Bottled water is packaged in bottles made from polyethylene terephthalate (PET), a by-product from oil manufacture. South Africa uses approximately 150 000 tons (1%) of the 15 million tons of PET resin made globally every year. Of this 150 000 tons, only 6 000 tons (4%) are used by the local bottled water industry; the remaining 96% is used to bottle other beverages and other products, including food. PET bottles are 100% recyclable and SANBWA members are involved in recycling initiatives. For example, they must establish a drop-off centre at their bottling facility and at distribution centres, they must include ‘please recycle’ on labelling, and they must adhere to documented policy regarding the use of suppliers who are members of Petco (PET recyclers). According to Petco, some 42% of PET bottles in South Africa are recycled and, of the bottles currently not recycled, only 1.4% are bottled water bottles. The remaining 98.6% are from other beverages. In addition, bottled water companies are reducing their environmental footprint by using lighter weight plastics. Bottles are weighing 27% less than 7 years ago.
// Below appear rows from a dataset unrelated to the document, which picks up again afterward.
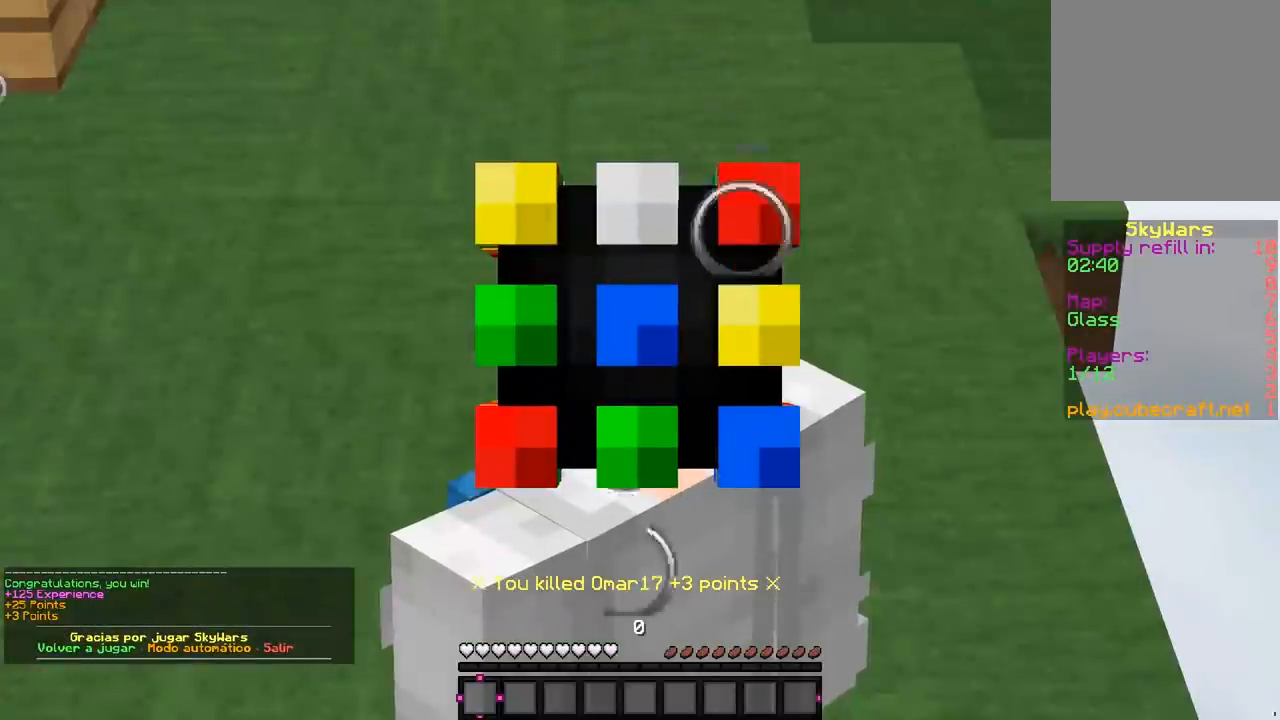
{"keys": [], "mouse": [], "events": []}
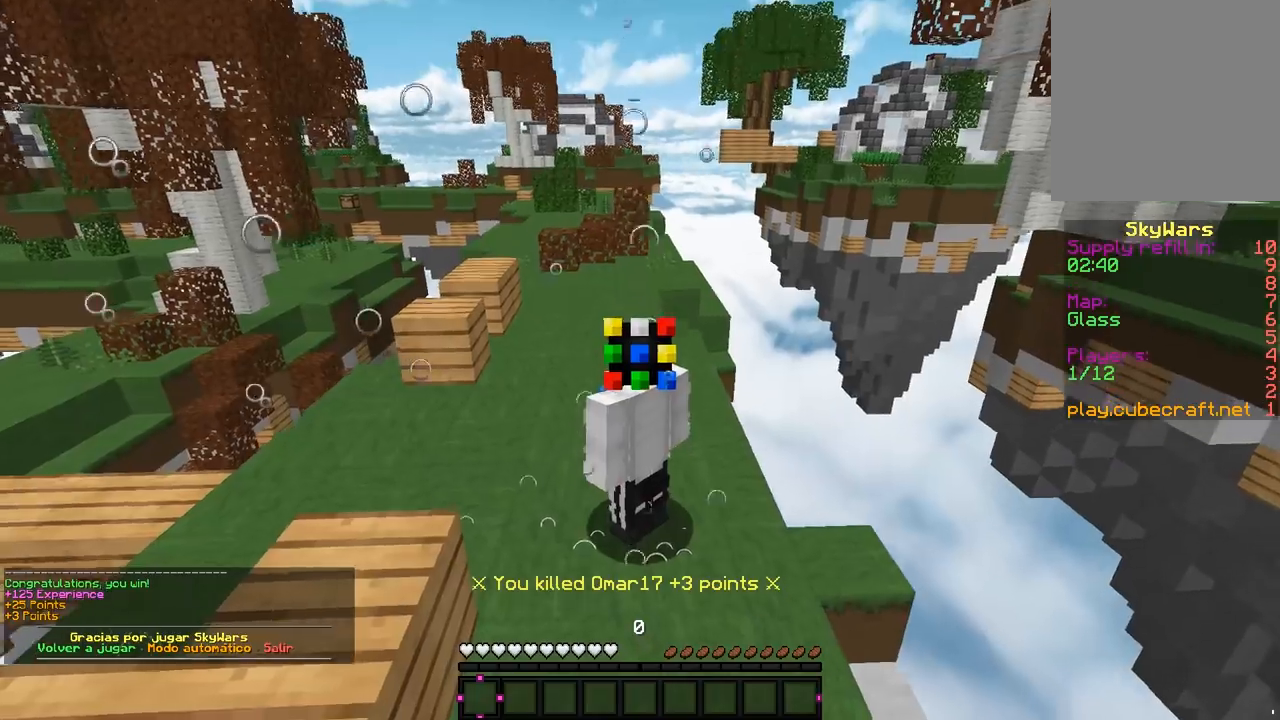
{"keys": [], "mouse": [], "events": []}
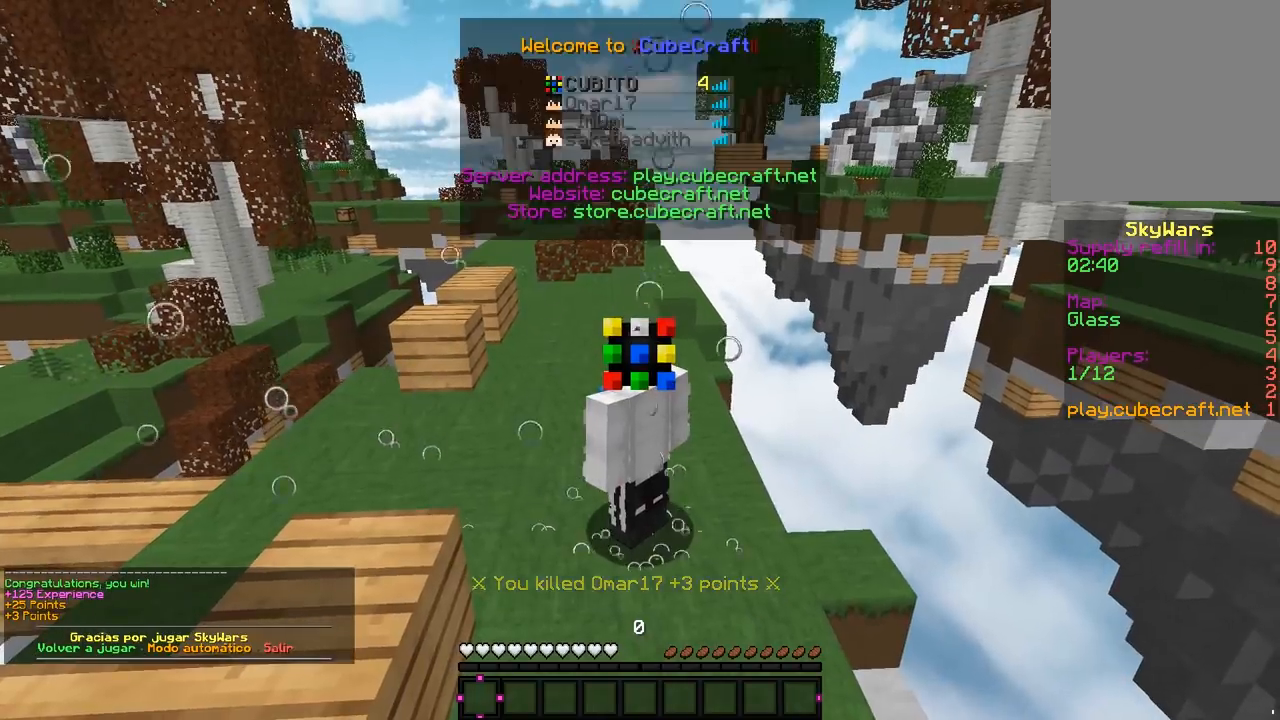
{"keys": [], "mouse": [], "events": []}
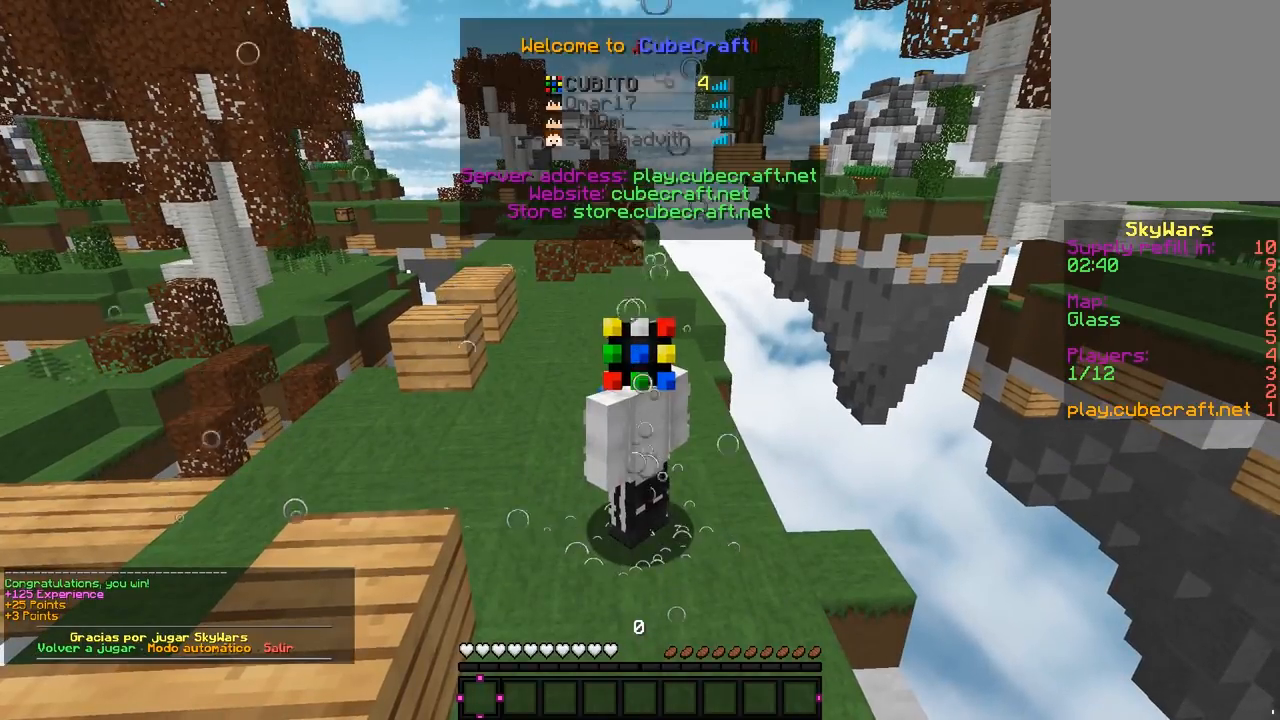
{"keys": ["w"], "mouse": [], "events": [[500, "w", "down"]]}
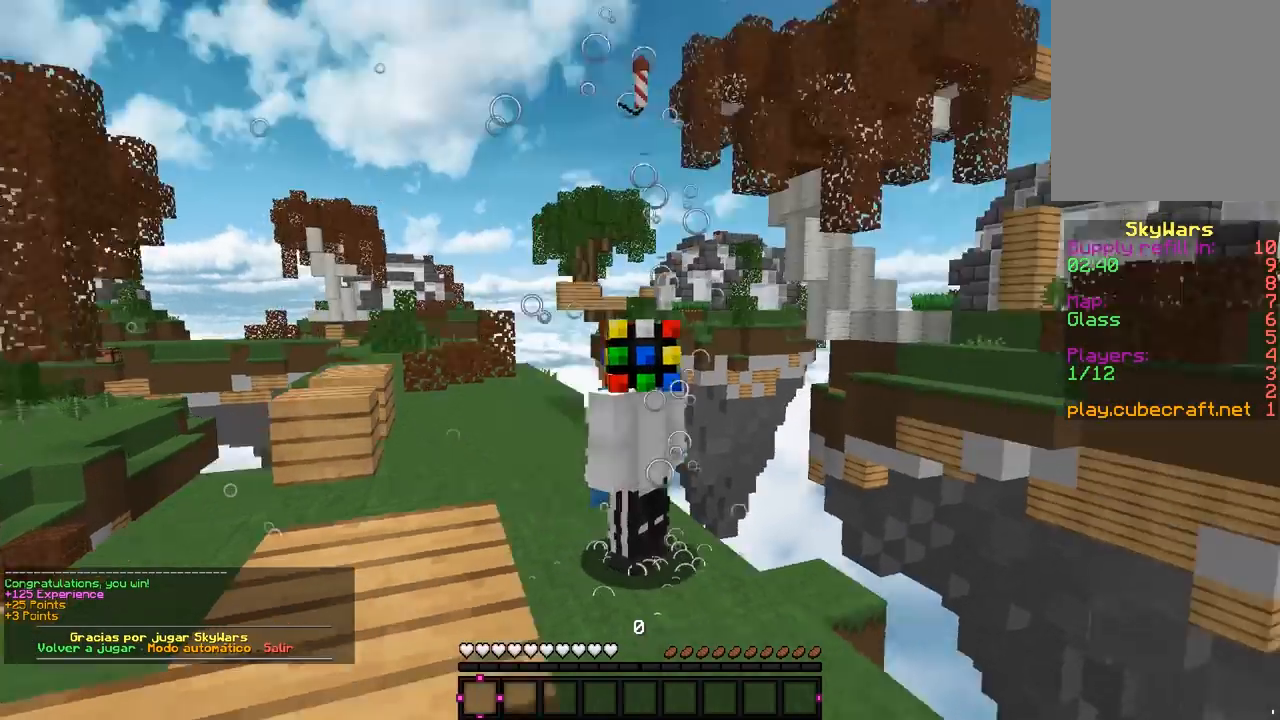
{"keys": ["w"], "mouse": [], "events": []}
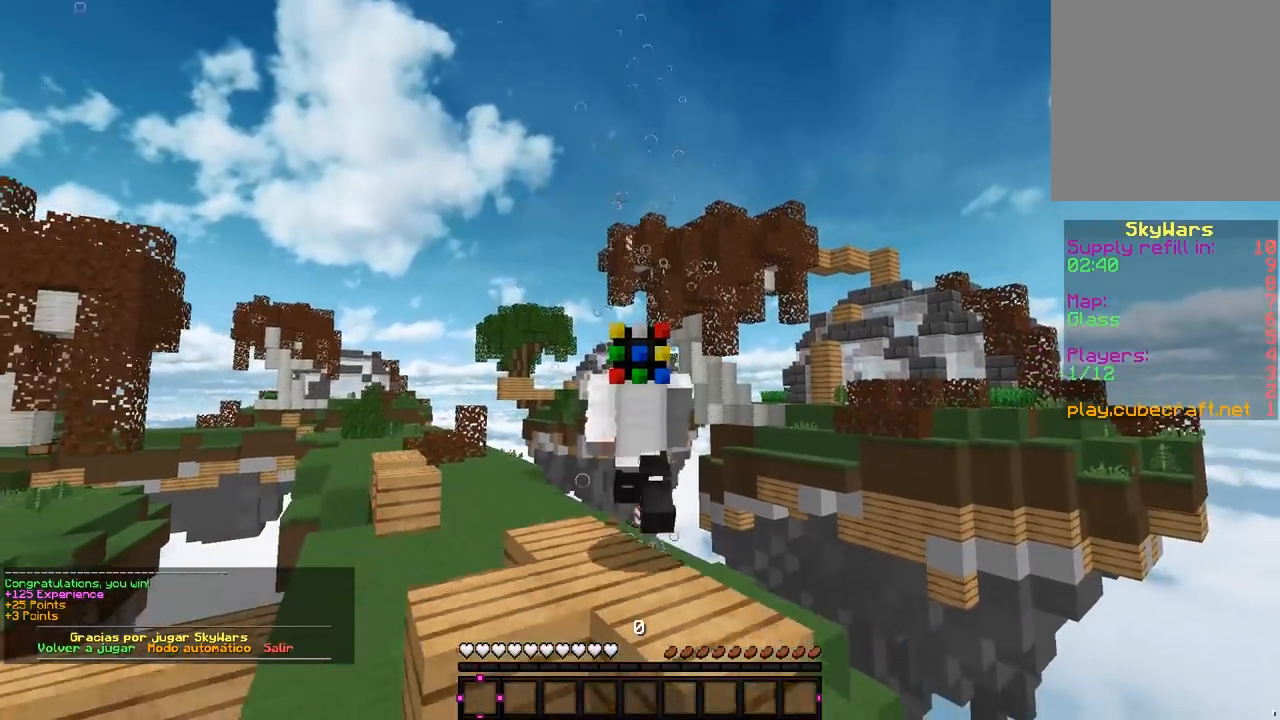
{"keys": ["w"], "mouse": [], "events": []}
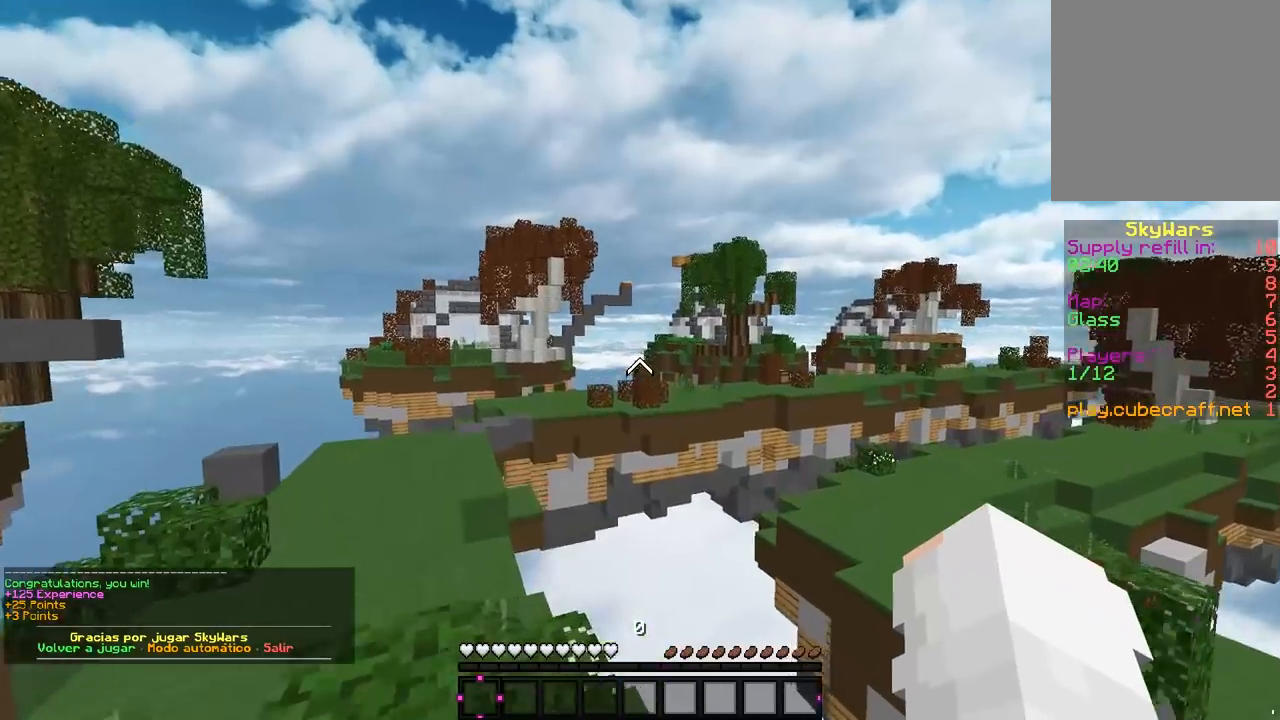
{"keys": ["a", "w"], "mouse": [], "events": [[67, "a", "down"], [233, "a", "up"], [233, "d", "down"], [450, "a", "down"], [450, "d", "up"]]}
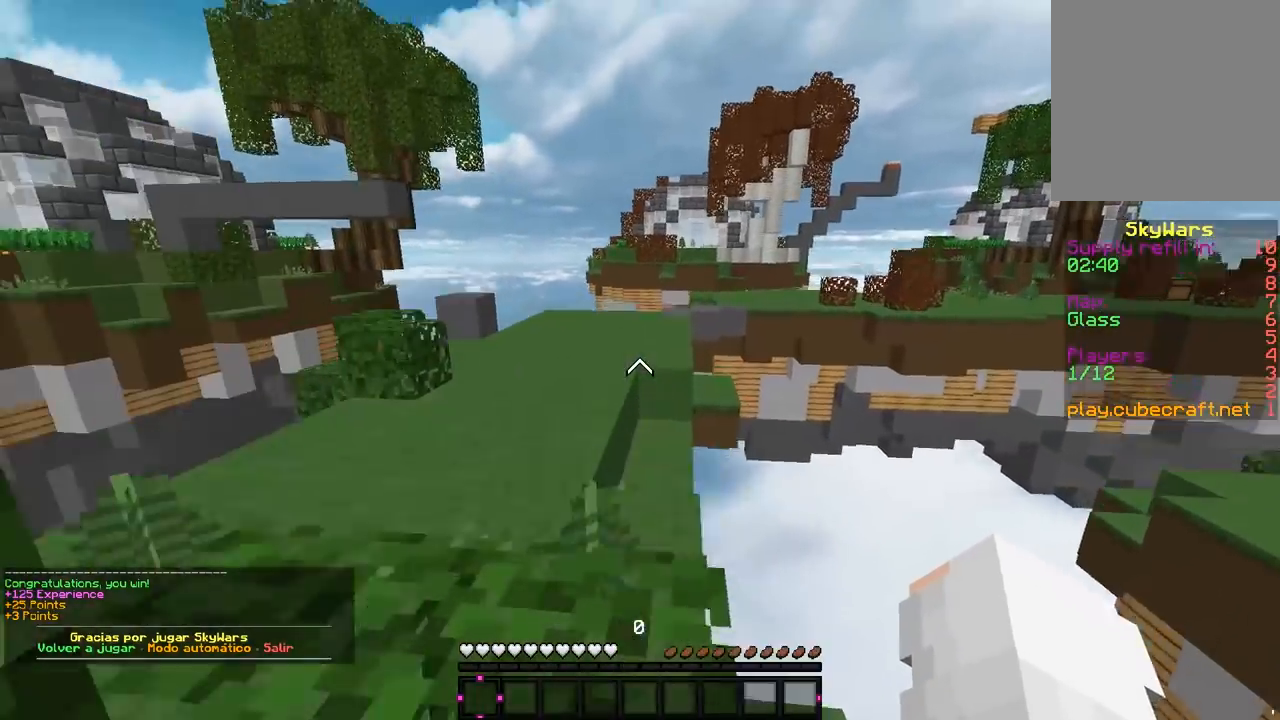
{"keys": ["w"], "mouse": [], "events": [[233, "a", "up"]]}
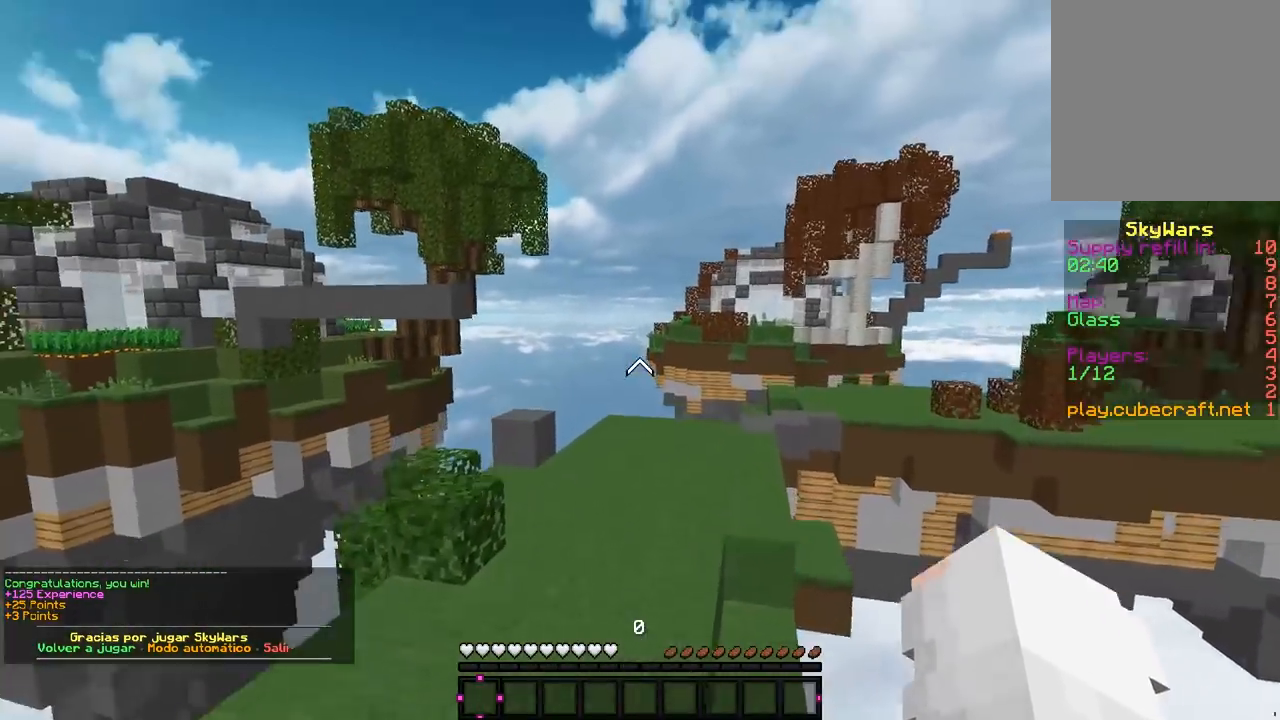
{"keys": ["w"], "mouse": [], "events": []}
Alternative packaging solutions, such as recycled content, are also being developed and used.It stands to reason that, to be effective, efforts to reduce the environmental impact of packaging must focus on all consumer goods and not just target any one industry.
As mentioned above, SANBWA represents about 90% of the country’s bottled water manufacturers and demands they adhere to s stringent locally developed but globally benchmarked standard. This standard covers six key areas and provides for future improvements in management responsibility, quality management, hazard analysis, environmental stewardship, resource management and control of operations. Members are audited every year to ensure adherence to the standard. SANBWA also randomly samples member products and tests them for harmful agents. The SANBWA logo therefore acts as a seal of safety and quality.
Another safety concern for consumers is the industry’s exclusive use of PET. This, however, is approved as perfectly safe for food and beverage contact by regulatory agencies throughout the world. PET does not contain dioxins, or Bisphenol A, or DEHA, or endocrine disruptors. It is completely inert and the idea that it ‘leaches’ chemicals when frozen or heated is totally unsubstantiated by credible evidence and has become an urban myth (totally unfounded).
- Safe drinking water.
- Health consciousness: sugar and additive free versus sugary drinks.
- Pleasant tasting and refreshing.
- Convenience for on-the-go hydration.
- Widely available at various price points and sizes.
SANBWA (November 2012) – Naturezone is not, at this date, a member of SANBWA.